**WHAT TO PRODUCE:** Return exactly and only these lines: the first of the listing through the one containing "survival of business".

==*==

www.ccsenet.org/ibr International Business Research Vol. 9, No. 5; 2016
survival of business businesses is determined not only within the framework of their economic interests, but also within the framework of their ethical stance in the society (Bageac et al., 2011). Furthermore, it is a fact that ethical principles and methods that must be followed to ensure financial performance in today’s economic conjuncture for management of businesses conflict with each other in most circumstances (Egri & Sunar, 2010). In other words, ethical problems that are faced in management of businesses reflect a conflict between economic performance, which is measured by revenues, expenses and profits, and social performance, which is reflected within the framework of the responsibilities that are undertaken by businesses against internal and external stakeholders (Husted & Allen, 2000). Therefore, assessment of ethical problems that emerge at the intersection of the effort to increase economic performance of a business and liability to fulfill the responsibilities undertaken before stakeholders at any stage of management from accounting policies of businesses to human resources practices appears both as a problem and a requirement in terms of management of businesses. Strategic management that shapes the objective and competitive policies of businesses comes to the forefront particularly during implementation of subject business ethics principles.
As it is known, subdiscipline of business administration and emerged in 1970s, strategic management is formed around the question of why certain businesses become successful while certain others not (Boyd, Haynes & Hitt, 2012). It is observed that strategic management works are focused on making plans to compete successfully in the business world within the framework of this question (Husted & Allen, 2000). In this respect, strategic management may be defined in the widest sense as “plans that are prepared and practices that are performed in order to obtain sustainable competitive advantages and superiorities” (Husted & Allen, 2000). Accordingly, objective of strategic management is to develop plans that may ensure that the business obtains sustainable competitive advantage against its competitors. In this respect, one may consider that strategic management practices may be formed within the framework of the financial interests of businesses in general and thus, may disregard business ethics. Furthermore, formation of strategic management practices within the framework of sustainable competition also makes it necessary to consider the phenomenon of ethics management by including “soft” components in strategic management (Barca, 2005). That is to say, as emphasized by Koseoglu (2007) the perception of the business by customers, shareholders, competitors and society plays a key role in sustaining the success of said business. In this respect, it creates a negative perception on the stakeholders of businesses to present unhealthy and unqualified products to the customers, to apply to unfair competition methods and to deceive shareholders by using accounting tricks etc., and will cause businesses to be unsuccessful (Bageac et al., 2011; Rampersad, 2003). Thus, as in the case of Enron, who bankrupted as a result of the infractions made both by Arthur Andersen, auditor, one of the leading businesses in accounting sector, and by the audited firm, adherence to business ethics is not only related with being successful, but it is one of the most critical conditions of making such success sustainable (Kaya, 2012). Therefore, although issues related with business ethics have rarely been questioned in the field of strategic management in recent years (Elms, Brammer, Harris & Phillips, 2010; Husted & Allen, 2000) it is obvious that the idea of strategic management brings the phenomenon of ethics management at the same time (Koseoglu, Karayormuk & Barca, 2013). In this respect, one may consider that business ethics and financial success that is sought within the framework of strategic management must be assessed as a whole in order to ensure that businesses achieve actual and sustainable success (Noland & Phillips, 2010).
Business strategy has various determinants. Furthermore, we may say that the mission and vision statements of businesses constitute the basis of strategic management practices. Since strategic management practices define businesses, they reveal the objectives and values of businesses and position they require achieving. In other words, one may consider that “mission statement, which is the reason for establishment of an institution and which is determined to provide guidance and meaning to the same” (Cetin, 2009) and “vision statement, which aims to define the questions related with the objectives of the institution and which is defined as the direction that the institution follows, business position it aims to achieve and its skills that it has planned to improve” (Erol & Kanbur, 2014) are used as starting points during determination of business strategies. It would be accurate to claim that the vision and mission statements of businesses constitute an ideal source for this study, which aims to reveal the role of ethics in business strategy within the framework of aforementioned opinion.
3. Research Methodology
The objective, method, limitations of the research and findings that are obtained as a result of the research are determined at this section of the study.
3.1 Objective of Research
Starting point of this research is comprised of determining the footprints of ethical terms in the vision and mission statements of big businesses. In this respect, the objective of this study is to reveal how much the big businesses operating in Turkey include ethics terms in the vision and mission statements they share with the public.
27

==*==

**EXPECTED ANSWER:**
www.ccsenet.org/ibr International Business Research Vol. 9, No. 5; 2016
survival of business businesses is determined not only within the framework of their economic interests, but also within the framework of their ethical stance in the society (Bageac et al., 2011). Furthermore, it is a fact that ethical principles and methods that must be followed to ensure financial performance in today’s economic conjuncture for management of businesses conflict with each other in most circumstances (Egri & Sunar, 2010). In other words, ethical problems that are faced in management of businesses reflect a conflict between economic performance, which is measured by revenues, expenses and profits, and social performance, which is reflected within the framework of the responsibilities that are undertaken by businesses against internal and external stakeholders (Husted & Allen, 2000). Therefore, assessment of ethical problems that emerge at the intersection of the effort to increase economic performance of a business and liability to fulfill the responsibilities undertaken before stakeholders at any stage of management from accounting policies of businesses to human resources practices appears both as a problem and a requirement in terms of management of businesses. Strategic management that shapes the objective and competitive policies of businesses comes to the forefront particularly during implementation of subject business ethics principles.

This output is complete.